Repeated concussions can cause CTE or chronic traumatic encephalopathy, a brain disease found in some NFL players.

But now, a new study is raising concern about high school football players. Researchers at Boston University found CTE in the brain of a 25-year-old man who played high school and limited college football.

"When you see this disease in a person that young, it's surprising, even shocking," said Dr. Ann McKee, the study's author. She says the findings show you don't have to be a professional athlete to develop the disease.

Lewis Margolies is a pediatrician and UNC professor who thinks high school students should not play the game until the impact on them is studied. He often demonstrates outside UNC games to educate the public.

"We're not clear about the risks here. The risks could be much greater than what we currently think they are. Maybe they are not greater, but they could be much greater," Margolies pointed out.

The Childress Institute in Winston-Salem found high school players take about 500 impacts per season.

Dr. Josh Bloom, who practices sports medicine in Cary, is concerned about blows to the head that are less serious than a concussion and don't have symptoms.

"What we are finding are those are worrisome as well and there might be some cumulative effects with that," explained the orthopedic physician. "We don't know the long term impact."

Will Grena is a senior at Cary High School where he played on the offensive line. He had a concussion that benched him for nearly four weeks. He followed the protocol and went straight to the team athletic trainer.

"I went over to him and he performed the basic tests on the sideline, and he came to the conclusion that there was something at least wrong with me, the senior remembered. "He diagnosed me with a concussion."

After his injury, Will has advice for his teammates who want to stay in the game after a severe hit.

"If it's a mild concussion some of them just ignore it, and I look at these guys and I'm like 'That's not a good idea. You need to go see the athletic trainer,'" he said.

Will's dad, Gary, feels despite the risk, he doesn't think football is a dangerous sport.

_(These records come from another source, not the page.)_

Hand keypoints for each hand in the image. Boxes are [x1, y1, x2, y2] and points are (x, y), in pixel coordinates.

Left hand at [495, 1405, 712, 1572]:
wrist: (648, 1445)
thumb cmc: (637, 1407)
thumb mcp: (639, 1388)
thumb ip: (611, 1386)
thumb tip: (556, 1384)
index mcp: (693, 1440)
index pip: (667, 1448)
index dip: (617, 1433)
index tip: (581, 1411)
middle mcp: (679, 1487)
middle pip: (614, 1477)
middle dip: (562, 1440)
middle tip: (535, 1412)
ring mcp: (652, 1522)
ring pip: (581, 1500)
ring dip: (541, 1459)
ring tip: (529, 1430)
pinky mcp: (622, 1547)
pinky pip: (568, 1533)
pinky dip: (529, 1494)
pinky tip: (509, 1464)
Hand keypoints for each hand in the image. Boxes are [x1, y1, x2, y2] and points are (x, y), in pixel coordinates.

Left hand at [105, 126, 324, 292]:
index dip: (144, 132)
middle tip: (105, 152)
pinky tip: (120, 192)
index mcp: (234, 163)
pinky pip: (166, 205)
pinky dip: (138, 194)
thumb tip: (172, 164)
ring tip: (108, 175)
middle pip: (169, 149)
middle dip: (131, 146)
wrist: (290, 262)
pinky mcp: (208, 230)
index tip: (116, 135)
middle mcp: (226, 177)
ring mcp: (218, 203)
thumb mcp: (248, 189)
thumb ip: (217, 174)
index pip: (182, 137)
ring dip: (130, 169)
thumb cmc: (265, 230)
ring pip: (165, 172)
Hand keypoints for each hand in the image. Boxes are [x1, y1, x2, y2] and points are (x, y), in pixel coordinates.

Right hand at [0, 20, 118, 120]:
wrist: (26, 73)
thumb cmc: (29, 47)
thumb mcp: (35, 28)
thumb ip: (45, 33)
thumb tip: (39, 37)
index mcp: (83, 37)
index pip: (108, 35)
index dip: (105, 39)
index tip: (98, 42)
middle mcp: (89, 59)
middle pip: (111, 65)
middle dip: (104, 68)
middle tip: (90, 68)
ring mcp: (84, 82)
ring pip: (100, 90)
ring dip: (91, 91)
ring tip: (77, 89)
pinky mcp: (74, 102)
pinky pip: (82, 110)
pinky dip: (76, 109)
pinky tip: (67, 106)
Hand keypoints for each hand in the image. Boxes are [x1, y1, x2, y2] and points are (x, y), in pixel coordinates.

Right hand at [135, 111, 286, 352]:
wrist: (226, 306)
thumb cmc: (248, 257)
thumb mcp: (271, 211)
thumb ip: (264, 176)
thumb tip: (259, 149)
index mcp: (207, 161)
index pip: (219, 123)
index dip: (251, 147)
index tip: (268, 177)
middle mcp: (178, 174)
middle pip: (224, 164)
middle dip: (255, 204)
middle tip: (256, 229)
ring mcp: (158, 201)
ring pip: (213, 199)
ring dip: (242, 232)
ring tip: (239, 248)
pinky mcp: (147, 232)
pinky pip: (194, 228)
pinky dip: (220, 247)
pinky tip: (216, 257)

"It's really not a concern for me," he exclaimed. "We can't wrap our sons in bubble wrap and worry about them every moment."

The head coach at Northern High in Durham tackles safety all season.

"Part of the game plan each and every week is to teach safety," advised Raymond Wilson. "So, every day you teach safety in the drills that you do and your practice setting, your tackling drills, you're always teaching safety."

At the UNC center dedicated to Matt Gfeller, UNC assistant professor Jason Mihalik works with high school football players - Monday morning quarterbacking their technique to prevent a concussion.

"He makes the snap but now he immediately comes up and that first point of contact is with his hands. His helmet is in the chest not in the opponent's helmet and the important thing is the helmet is not the first point of contact," Mihalik said as he pointed to the video. "We really want them to get their head out of the play."

The center also monitors players by putting sensors in their helmet measuring the timing and force of impact.

"Anytime there's an impact that comes in, it transmits in real time to the sideline," Milhalik explained.

Bob Gfeller helped pass a law he hopes is making players safer on high school football fields. It is called the Gfeller-Waller Act named for his son and another high school player who died the same year. It sets protocols for coaches, students, and athletic trainers when a player has a head injury and keeps players off the field until they're cleared by a doctor or athletic trainer.

"You've got to have culture change which is mindset and behavior," Gfeller explained. "You've got to have data gathering which is the ability to detect concussions and severity of concussions. You've got to have the protocol in place to move the child from play."

If parents want to know how many concussions happen on their child's team, they should ask the athletic director. They're supposed to be tracking it.